--- Records Enclosed Below ---
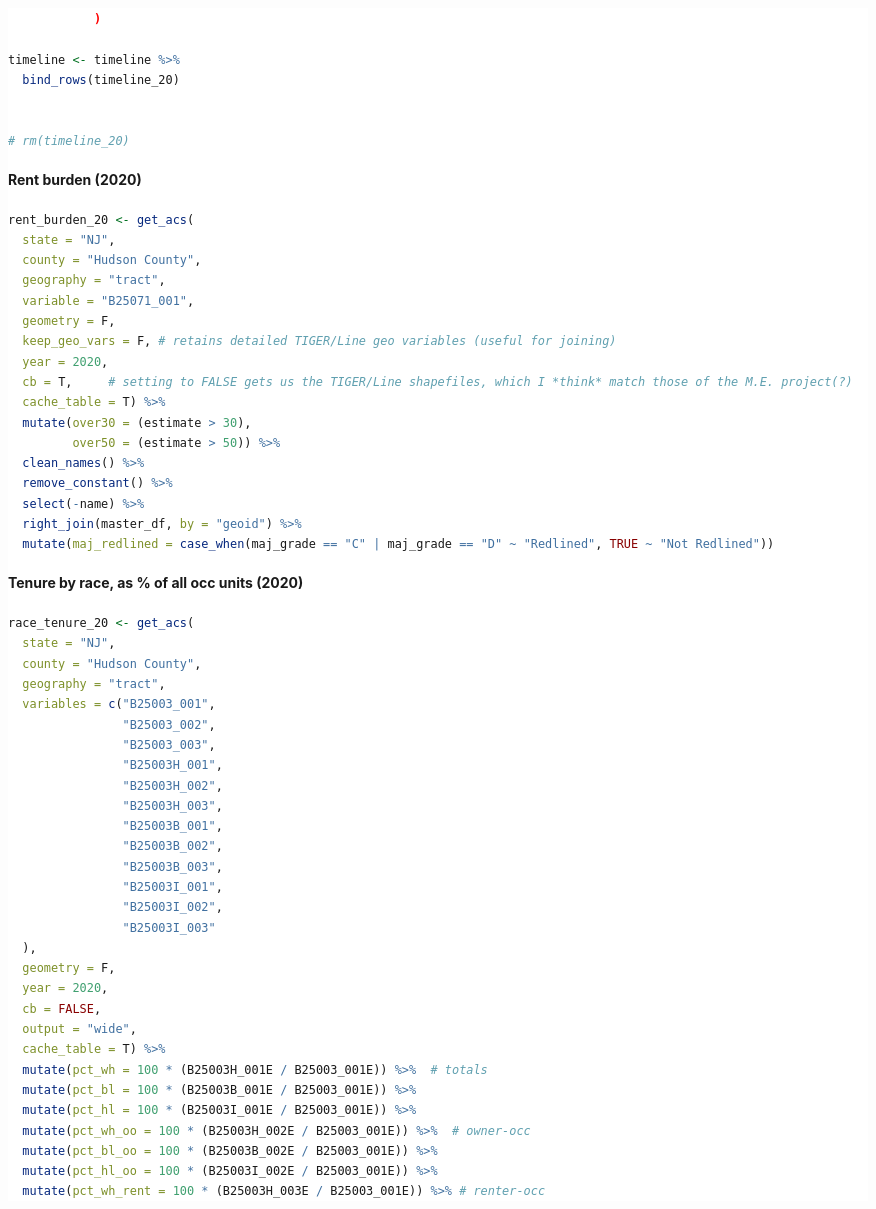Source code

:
 ``` r
            )

timeline <- timeline %>% 
  bind_rows(timeline_20)


# rm(timeline_20)
```

#### Rent burden (2020)

``` r
rent_burden_20 <- get_acs(
  state = "NJ",
  county = "Hudson County",
  geography = "tract",
  variable = "B25071_001",
  geometry = F,
  keep_geo_vars = F, # retains detailed TIGER/Line geo variables (useful for joining)
  year = 2020,
  cb = T,     # setting to FALSE gets us the TIGER/Line shapefiles, which I *think* match those of the M.E. project(?)
  cache_table = T) %>% 
  mutate(over30 = (estimate > 30),
         over50 = (estimate > 50)) %>% 
  clean_names() %>% 
  remove_constant() %>% 
  select(-name) %>% 
  right_join(master_df, by = "geoid") %>% 
  mutate(maj_redlined = case_when(maj_grade == "C" | maj_grade == "D" ~ "Redlined", TRUE ~ "Not Redlined"))
```

#### Tenure by race, as % of all occ units (2020)

``` r
race_tenure_20 <- get_acs(
  state = "NJ",
  county = "Hudson County",
  geography = "tract",
  variables = c("B25003_001", 
                "B25003_002", 
                "B25003_003", 
                "B25003H_001", 
                "B25003H_002", 
                "B25003H_003",
                "B25003B_001",
                "B25003B_002",
                "B25003B_003",
                "B25003I_001",
                "B25003I_002",
                "B25003I_003"
  ),
  geometry = F,
  year = 2020,
  cb = FALSE,
  output = "wide",
  cache_table = T) %>%
  mutate(pct_wh = 100 * (B25003H_001E / B25003_001E)) %>%  # totals
  mutate(pct_bl = 100 * (B25003B_001E / B25003_001E)) %>%
  mutate(pct_hl = 100 * (B25003I_001E / B25003_001E)) %>%
  mutate(pct_wh_oo = 100 * (B25003H_002E / B25003_001E)) %>%  # owner-occ
  mutate(pct_bl_oo = 100 * (B25003B_002E / B25003_001E)) %>%
  mutate(pct_hl_oo = 100 * (B25003I_002E / B25003_001E)) %>%
  mutate(pct_wh_rent = 100 * (B25003H_003E / B25003_001E)) %>% # renter-occ
```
--- End of Enclosed Records ---
> _What this task involves_:
The lines to return are those in the entries above that include "FALSE".

> _Worked solution_:
  cb = T,     # setting to FALSE gets us the TIGER/Line shapefiles, which I *think* match those of the M.E. project(?)
  cb = FALSE,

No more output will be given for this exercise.